- [Work to be completed]:
Copy nothing from the entries below except the lines from the one containing "text_box [785, 240, 985, 268]" through the one containing "Rendered at 2400 by 1350 pixels.", and copy those exactly.

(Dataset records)
=== Begin Enclosure ===

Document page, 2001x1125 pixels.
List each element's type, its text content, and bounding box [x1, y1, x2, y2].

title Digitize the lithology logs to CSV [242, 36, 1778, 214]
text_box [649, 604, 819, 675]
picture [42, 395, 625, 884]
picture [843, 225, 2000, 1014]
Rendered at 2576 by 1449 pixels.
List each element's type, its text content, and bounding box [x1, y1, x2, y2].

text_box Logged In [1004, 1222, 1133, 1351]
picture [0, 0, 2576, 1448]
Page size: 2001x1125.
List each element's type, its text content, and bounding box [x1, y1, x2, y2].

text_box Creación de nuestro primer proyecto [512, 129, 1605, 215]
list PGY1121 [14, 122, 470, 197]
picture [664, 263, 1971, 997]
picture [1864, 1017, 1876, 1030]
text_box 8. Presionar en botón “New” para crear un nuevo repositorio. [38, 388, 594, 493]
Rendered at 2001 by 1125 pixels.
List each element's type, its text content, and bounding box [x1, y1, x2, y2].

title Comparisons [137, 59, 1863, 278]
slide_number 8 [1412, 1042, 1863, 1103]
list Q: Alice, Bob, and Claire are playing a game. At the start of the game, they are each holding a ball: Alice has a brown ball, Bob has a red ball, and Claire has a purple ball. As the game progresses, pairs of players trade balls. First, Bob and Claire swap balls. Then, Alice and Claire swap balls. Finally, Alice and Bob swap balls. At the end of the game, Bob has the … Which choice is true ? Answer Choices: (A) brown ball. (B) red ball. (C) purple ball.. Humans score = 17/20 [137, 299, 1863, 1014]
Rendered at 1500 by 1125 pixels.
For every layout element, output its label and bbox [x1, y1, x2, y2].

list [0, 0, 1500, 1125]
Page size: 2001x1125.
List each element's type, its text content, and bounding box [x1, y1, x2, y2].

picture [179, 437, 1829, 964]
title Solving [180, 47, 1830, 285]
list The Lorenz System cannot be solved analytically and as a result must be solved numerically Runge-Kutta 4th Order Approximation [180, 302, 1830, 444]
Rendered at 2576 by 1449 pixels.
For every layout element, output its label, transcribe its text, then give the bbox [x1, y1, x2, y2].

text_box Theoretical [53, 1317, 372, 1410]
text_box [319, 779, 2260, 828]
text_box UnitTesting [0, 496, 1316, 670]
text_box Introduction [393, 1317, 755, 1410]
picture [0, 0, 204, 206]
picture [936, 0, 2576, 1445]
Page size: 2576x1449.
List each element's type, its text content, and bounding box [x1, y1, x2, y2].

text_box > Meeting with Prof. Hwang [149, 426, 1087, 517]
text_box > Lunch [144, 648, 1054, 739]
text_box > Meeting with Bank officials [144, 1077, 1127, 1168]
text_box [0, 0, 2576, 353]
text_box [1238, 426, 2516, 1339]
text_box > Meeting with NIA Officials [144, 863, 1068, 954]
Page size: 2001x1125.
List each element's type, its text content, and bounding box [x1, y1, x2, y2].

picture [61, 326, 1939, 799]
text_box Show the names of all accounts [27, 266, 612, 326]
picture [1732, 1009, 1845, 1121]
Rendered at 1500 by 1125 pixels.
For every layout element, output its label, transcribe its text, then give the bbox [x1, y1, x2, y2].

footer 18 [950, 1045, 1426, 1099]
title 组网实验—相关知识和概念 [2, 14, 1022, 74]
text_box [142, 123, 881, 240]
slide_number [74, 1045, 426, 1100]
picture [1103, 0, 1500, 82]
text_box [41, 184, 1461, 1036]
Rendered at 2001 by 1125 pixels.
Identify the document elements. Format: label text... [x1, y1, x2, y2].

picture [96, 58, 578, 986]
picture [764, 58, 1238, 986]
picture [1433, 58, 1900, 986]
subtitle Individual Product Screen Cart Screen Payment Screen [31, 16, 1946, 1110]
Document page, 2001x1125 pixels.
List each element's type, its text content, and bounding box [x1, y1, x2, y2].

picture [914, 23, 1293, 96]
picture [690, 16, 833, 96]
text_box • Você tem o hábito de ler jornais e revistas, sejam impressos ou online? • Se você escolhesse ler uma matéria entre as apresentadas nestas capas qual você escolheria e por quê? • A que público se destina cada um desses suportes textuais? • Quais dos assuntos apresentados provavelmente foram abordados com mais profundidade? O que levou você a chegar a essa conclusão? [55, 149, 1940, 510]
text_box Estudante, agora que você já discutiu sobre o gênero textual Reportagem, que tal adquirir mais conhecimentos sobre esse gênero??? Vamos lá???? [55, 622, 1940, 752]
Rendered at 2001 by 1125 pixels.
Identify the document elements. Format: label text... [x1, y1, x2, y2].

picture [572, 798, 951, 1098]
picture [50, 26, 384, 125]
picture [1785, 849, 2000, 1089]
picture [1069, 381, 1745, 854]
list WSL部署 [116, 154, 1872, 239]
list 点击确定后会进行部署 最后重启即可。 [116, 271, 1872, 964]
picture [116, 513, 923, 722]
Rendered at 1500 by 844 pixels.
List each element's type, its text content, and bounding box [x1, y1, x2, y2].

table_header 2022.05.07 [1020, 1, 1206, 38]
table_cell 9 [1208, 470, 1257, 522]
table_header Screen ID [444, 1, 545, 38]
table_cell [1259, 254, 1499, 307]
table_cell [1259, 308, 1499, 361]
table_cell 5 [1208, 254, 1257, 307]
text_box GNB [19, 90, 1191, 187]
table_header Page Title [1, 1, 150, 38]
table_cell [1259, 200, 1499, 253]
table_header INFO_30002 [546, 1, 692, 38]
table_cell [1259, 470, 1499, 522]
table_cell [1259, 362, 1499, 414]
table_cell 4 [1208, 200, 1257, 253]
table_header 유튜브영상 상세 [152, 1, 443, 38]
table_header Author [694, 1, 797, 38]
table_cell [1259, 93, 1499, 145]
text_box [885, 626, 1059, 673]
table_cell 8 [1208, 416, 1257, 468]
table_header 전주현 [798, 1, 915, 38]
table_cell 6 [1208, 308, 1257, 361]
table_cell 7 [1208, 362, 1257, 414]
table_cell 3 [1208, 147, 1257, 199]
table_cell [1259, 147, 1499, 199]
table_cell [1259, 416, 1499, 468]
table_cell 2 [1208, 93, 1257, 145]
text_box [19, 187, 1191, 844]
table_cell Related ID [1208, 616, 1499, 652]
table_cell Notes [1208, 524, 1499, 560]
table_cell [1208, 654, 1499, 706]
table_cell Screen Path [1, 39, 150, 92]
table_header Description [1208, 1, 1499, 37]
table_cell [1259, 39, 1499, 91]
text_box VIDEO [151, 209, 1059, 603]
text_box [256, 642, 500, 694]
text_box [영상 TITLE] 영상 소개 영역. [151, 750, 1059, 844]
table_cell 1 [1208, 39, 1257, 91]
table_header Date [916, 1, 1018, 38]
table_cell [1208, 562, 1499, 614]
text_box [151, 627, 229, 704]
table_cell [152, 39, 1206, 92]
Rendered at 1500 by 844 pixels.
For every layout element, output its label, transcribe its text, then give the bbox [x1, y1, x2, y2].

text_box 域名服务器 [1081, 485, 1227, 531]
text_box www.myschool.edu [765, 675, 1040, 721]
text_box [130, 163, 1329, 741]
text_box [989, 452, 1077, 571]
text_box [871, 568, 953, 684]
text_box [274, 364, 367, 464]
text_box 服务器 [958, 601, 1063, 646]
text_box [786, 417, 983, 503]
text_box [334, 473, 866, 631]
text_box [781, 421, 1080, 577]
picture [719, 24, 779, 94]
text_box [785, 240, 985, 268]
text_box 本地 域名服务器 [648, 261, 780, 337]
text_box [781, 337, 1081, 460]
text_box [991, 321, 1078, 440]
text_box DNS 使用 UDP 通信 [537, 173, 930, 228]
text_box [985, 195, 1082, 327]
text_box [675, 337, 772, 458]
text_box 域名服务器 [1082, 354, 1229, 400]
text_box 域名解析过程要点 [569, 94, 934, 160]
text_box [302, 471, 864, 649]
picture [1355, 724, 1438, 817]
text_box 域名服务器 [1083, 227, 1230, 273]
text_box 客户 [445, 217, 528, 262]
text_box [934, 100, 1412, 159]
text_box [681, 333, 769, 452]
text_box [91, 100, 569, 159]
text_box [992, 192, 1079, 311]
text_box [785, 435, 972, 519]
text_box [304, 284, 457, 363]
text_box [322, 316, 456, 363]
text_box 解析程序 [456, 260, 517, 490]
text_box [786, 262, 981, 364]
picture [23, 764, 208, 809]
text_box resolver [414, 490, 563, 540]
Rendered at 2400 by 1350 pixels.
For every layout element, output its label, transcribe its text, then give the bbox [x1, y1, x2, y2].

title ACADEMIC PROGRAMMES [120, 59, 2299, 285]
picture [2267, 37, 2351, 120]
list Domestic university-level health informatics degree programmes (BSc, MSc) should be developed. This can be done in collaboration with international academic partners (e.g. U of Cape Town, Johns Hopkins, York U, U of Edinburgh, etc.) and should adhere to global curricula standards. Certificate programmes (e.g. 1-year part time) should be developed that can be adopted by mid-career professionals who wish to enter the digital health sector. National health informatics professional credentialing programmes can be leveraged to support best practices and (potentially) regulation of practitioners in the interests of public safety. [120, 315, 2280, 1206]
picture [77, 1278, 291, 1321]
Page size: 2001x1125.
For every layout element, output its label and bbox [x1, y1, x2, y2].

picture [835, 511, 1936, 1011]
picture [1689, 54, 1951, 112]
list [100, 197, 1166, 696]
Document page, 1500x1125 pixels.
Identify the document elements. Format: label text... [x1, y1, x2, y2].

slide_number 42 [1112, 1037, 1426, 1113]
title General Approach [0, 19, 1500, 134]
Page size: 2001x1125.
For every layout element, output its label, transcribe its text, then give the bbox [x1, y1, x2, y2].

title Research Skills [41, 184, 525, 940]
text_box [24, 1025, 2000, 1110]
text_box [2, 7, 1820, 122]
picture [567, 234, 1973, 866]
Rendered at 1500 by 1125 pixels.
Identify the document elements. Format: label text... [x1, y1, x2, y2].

=== End Enclosure ===

- [The completed task]:
text_box [785, 240, 985, 268]
text_box 本地 域名服务器 [648, 261, 780, 337]
text_box [781, 337, 1081, 460]
text_box [991, 321, 1078, 440]
text_box DNS 使用 UDP 通信 [537, 173, 930, 228]
text_box [985, 195, 1082, 327]
text_box [675, 337, 772, 458]
text_box 域名服务器 [1082, 354, 1229, 400]
text_box 域名解析过程要点 [569, 94, 934, 160]
text_box [302, 471, 864, 649]
picture [1355, 724, 1438, 817]
text_box 域名服务器 [1083, 227, 1230, 273]
text_box 客户 [445, 217, 528, 262]
text_box [934, 100, 1412, 159]
text_box [681, 333, 769, 452]
text_box [91, 100, 569, 159]
text_box [992, 192, 1079, 311]
text_box [785, 435, 972, 519]
text_box [304, 284, 457, 363]
text_box [322, 316, 456, 363]
text_box 解析程序 [456, 260, 517, 490]
text_box [786, 262, 981, 364]
picture [23, 764, 208, 809]
text_box resolver [414, 490, 563, 540]
Rendered at 2400 by 1350 pixels.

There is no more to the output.